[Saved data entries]
|---|

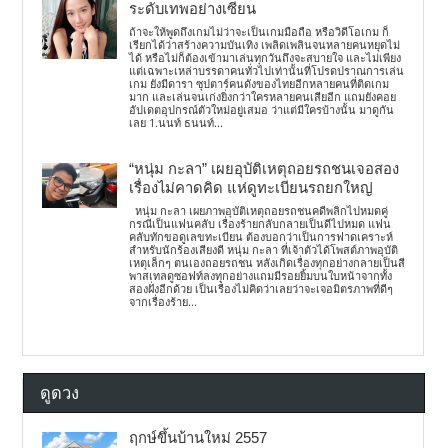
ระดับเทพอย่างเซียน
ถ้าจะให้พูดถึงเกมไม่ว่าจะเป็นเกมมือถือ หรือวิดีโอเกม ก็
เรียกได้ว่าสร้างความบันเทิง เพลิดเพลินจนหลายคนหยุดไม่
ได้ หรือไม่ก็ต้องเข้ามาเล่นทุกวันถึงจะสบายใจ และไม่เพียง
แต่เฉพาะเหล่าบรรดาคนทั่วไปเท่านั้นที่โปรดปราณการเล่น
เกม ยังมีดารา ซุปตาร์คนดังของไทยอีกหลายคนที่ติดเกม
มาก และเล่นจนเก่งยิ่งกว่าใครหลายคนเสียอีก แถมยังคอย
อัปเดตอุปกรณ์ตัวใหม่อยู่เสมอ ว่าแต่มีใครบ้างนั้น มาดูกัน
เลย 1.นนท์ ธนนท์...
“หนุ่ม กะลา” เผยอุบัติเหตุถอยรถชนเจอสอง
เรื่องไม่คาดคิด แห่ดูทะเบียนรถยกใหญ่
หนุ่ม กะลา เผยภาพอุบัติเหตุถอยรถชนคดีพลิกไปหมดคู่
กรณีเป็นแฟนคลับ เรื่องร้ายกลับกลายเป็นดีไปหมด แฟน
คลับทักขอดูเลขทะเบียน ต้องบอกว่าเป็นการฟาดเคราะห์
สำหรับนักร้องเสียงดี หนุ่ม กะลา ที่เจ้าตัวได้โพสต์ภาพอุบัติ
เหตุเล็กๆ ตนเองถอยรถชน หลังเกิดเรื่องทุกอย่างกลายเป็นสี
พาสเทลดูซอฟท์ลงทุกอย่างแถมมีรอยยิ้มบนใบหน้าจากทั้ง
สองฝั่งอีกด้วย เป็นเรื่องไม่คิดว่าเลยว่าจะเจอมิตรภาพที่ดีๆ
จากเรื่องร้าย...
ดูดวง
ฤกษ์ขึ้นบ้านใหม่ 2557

|---|

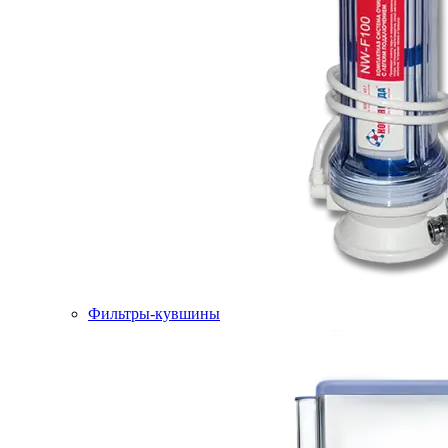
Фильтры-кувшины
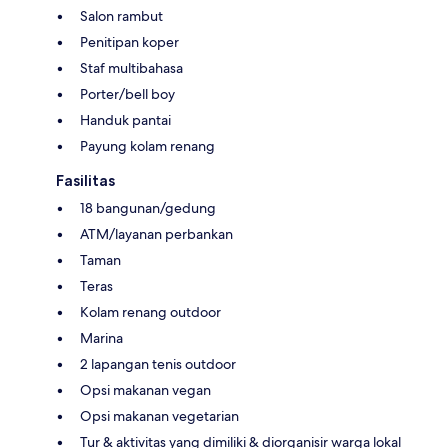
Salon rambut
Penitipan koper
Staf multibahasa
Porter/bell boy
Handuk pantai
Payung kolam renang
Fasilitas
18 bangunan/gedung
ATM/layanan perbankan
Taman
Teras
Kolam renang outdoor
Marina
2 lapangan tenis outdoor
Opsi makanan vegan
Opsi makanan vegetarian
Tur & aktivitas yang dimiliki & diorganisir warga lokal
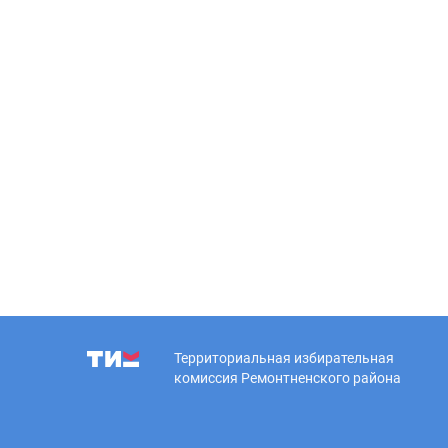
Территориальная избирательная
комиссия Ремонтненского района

|---|

**Exercise brief**: Starting at the line above that contains "ระดับเทพอย่างเซียน", write out each line exactly until the line that contains "ฤกษ์ขึ้นบ้านใหม่ 2557" has been written, and stop there.

**Exercise result**:
ระดับเทพอย่างเซียน
ถ้าจะให้พูดถึงเกมไม่ว่าจะเป็นเกมมือถือ หรือวิดีโอเกม ก็
เรียกได้ว่าสร้างความบันเทิง เพลิดเพลินจนหลายคนหยุดไม่
ได้ หรือไม่ก็ต้องเข้ามาเล่นทุกวันถึงจะสบายใจ และไม่เพียง
แต่เฉพาะเหล่าบรรดาคนทั่วไปเท่านั้นที่โปรดปราณการเล่น
เกม ยังมีดารา ซุปตาร์คนดังของไทยอีกหลายคนที่ติดเกม
มาก และเล่นจนเก่งยิ่งกว่าใครหลายคนเสียอีก แถมยังคอย
อัปเดตอุปกรณ์ตัวใหม่อยู่เสมอ ว่าแต่มีใครบ้างนั้น มาดูกัน
เลย 1.นนท์ ธนนท์...
“หนุ่ม กะลา” เผยอุบัติเหตุถอยรถชนเจอสอง
เรื่องไม่คาดคิด แห่ดูทะเบียนรถยกใหญ่
หนุ่ม กะลา เผยภาพอุบัติเหตุถอยรถชนคดีพลิกไปหมดคู่
กรณีเป็นแฟนคลับ เรื่องร้ายกลับกลายเป็นดีไปหมด แฟน
คลับทักขอดูเลขทะเบียน ต้องบอกว่าเป็นการฟาดเคราะห์
สำหรับนักร้องเสียงดี หนุ่ม กะลา ที่เจ้าตัวได้โพสต์ภาพอุบัติ
เหตุเล็กๆ ตนเองถอยรถชน หลังเกิดเรื่องทุกอย่างกลายเป็นสี
พาสเทลดูซอฟท์ลงทุกอย่างแถมมีรอยยิ้มบนใบหน้าจากทั้ง
สองฝั่งอีกด้วย เป็นเรื่องไม่คิดว่าเลยว่าจะเจอมิตรภาพที่ดีๆ
จากเรื่องร้าย...
ดูดวง
ฤกษ์ขึ้นบ้านใหม่ 2557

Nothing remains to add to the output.